AAVE should be taught in schools

by Gaby Jose, Staff Writer

In 1996, the Oakland School Board passed a resolution that recognized African American Vernacular English (AAVE) as its own language as a way of catering educational methods to improve their struggling Black students. This forward-thinking resolution was similar in alignment to teaching English as a Second Language (ESL) as a way of translating their native tongue into the Standard Variety of English used in academia. 

The different dialects of English are a generally controversial concept due to the different standards they each respectively hold AAVE, Chicano English (CE) and Hawaiian Pidgin (HCE) are three prominent dialects in the United States that are considered inferior to Standardized English. The hierarchy of language is classist in itself. Those in power – historically white males – are in positions of authority where they are able to create the hierarchy in the first place. This is what pressured the repeal of the Oakland School Board’s resolution. 

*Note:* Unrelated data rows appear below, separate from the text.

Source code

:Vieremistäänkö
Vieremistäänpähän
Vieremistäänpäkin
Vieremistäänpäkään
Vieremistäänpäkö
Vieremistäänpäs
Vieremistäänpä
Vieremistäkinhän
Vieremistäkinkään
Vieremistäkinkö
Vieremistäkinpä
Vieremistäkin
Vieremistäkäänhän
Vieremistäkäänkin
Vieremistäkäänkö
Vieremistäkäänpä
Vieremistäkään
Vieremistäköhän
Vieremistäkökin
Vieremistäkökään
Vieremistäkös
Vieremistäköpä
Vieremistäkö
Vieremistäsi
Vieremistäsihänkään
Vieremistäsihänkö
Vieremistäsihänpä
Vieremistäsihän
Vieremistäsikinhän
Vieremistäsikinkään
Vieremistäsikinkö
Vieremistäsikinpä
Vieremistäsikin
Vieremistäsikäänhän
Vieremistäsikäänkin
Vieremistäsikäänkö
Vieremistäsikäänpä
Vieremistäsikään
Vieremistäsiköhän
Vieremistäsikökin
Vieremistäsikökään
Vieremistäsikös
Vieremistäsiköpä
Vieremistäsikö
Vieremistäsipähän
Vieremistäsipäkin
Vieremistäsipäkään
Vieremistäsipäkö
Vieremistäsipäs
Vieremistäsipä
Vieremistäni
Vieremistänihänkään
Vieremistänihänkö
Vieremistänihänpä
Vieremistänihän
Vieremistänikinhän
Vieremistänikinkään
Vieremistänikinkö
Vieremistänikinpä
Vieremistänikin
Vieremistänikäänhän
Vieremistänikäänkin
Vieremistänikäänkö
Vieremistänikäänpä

Criticism of the school board’s AAVE resolution was heard all throughout the U.S., even Oklahoma called it to be a state of emergency in 1997 while also passing House Bill No. 1810, prohibiting the utilization of AAVE in schools. However, linguists acknowledge AAVE as its own complex language with its own set of grammatical rules and patterns.

The American public education system is not designed to cater to students of varying ethnicities, cultural backgrounds, and racial identities, and this much is clear. It remains to uphold the ever-present pattern of white suppression and Black oppression. Not recognizing AAVE as its own entity supports this American narrative. 

The lack of diversity of educators also plays a role in the ongoing oppression of students of color. Diversity among educators creates a unique dynamic in the classroom that improves the quality of education. The understanding of the shared experiences between the students and their teacher creates a safer atmosphere. 

In my history of K-12 schooling, I have only had three teachers of color. Though many of my white teachers and professors were generally decent people, the lack of willingness to understand the backgrounds of their students of color was another hurdle to cross. Many ignorant comments were made towards my peers and me from this lack of understanding, affecting the quality of our education and desire to learn from those respective teachers.

For America to call itself a Western country that prides itself on freedom and liberty, it must dismantle the many preventable roadblocks. Teaching AAVE is a good first step to make education more diverse and accessible for everyone.